See photo albums and video related to this blog. So far I have uploaded pictures of Perth City, Fremantle, John Forrest Park, Mount Helena and a video from a football match between Perth Glory and Sydney.
I was staying with my old friends Don and Anne Veal in Mount Helena, which is in the Perth Hills some 40km from the city centre. Getting to the city involves either: a) bus to Midland (but only 2 buses in the very early morning and 2 in the evening) then a train; b) cycle to Mundaring, bus (more frequent) to Midland then train; c) cycle to Midland then train; d) cycle all the way; e) drive. I tried a, b and e, and also cycled to Midland and back one day.
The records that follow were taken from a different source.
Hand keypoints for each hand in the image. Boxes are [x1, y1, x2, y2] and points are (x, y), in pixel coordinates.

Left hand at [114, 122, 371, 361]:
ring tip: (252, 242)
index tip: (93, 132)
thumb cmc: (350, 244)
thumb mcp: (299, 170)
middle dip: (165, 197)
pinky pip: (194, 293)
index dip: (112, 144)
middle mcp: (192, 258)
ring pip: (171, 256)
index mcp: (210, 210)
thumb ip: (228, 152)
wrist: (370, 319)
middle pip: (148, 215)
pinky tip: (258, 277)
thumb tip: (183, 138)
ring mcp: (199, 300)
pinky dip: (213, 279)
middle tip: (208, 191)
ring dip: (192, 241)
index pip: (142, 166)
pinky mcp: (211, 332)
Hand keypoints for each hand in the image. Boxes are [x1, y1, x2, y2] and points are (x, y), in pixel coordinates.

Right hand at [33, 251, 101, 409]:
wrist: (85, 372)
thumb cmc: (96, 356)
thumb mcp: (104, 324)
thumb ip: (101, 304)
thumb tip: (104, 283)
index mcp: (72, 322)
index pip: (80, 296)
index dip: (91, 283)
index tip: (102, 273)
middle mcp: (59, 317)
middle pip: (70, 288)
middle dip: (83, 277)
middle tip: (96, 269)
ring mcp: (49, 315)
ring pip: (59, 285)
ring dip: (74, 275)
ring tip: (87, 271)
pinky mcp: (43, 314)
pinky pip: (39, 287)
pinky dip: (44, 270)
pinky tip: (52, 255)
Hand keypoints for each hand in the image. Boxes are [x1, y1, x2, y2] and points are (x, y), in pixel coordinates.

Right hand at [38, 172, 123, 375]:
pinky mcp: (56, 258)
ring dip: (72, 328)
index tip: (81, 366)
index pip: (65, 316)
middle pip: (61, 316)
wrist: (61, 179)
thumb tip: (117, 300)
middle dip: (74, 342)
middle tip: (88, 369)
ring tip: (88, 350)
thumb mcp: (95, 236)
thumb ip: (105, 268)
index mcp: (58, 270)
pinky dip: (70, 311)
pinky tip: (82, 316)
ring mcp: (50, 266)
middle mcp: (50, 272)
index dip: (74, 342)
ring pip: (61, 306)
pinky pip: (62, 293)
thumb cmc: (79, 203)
Public Transport: I was very impressed with the Perth public transport system - fast, frequent trains integrated with the buses and ferries. The system is expanding to cope with the fast growng population. A day ticket giving unlimited travel on all trains, buses and ferries in the greater Perth region costs just A$8.80.
Weather: Temperature surprisingly variable - over 40 degC in summer, but can get frost in winter. During my stay (late spring) I experienced hailstones, heavy rain, daytime highs of from 25 to 37, and most days a visit from 'the Doctor'. Not Dr Who, or my GP, but the name given to the fairly strong wind that blows in from the sea every day.
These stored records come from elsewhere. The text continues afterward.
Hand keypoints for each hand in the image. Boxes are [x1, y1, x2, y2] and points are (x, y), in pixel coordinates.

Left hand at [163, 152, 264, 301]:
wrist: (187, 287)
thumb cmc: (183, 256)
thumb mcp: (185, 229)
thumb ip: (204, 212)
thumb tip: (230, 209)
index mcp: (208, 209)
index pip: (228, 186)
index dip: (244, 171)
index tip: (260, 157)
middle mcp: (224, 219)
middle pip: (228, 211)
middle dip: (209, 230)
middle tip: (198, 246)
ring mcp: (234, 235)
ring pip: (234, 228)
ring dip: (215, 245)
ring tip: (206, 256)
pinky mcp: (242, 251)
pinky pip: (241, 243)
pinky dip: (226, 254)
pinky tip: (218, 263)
Woolworths is alive and well here! But not Woolworths as we knew it in UK. This is more like Morrisons/Sainsbury. Talking of which, if you think the UK grocery supernarkets are dominated by a few companies, there are only two here (Woolworths and Coles). Cash Converters are a useful type of shop - something like a pawn shop except most stuff is for sale rather than being stored. I got my bike there for A$125. What we would call charity shops are called 'op shops' here. Petrol is much cheaper than UK, but also the pump price is much more variable (between companies and from day to day). eg one petrol station was selling at 112c/litre and another across the road was 130c/litre.
Forest Fires: are a big problem all over Autralia. There are large signs on the roads round Perth indicating the danger level for that day. Some fires are due to natural causes (eg eucalyptus self igniting at high temps); some are due to carelessness (fag ends and bottles thrown from cars); and quite a lot due to arson. Sadly it seems that some of the arsonists are volunteer firefighters looking for practice.
Banks: There are lots of them! A difference from UK is that when you present plastic for payment, you are asked ' current, savings or credit?'. ie one card can access all 3 types of account. Chip and Pin is still voluntary.
Contrary to the 'Sir Les Patterson' or 'Paul Hogan' images, pubs,taverns are in short supply and public drunkenness is rare. This is partly due to clean-up campaigns and recent legislation.
Hoons: The Austtralian word for hooligan. Recently passed 'Hoon' legislation is now in force, allowing heavy on the spot fines for speeding, drink-driving, and numerous other 'hooning' activities such as driving along country roads from side to side at speed (making lots of noise and leaving marks) or heavily scratching the inside of train windows so they become opaque. The media are following the success or otherwise of this legislation with interest.
Animals: I have heard a lot about snakes, but seen none. I have seen lizards, kangaroos (alive and road kill), echidna, parrots (28s and Galahs), coakatoos, kookaburras and now that I'm in Brisbane. turkeys and ibis. Mustn't forget the Australian magpie - just as nasty a bird as the European variety, but even more agressive. I've been buzzed by them on my bike a few times. Some cyclists wear thin spikes on their helmets as a deterrent!